Request -
Would you reproduce every line of the material exactly?

Data -

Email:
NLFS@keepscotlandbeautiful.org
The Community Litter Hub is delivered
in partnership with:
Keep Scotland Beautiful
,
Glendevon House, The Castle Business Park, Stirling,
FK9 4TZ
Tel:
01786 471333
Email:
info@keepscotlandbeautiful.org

Solved exercise -
Email:
NLFS@keepscotlandbeautiful.org
The Community Litter Hub is delivered
in partnership with:
Keep Scotland Beautiful
,
Glendevon House, The Castle Business Park, Stirling,
FK9 4TZ
Tel:
01786 471333
Email:
info@keepscotlandbeautiful.org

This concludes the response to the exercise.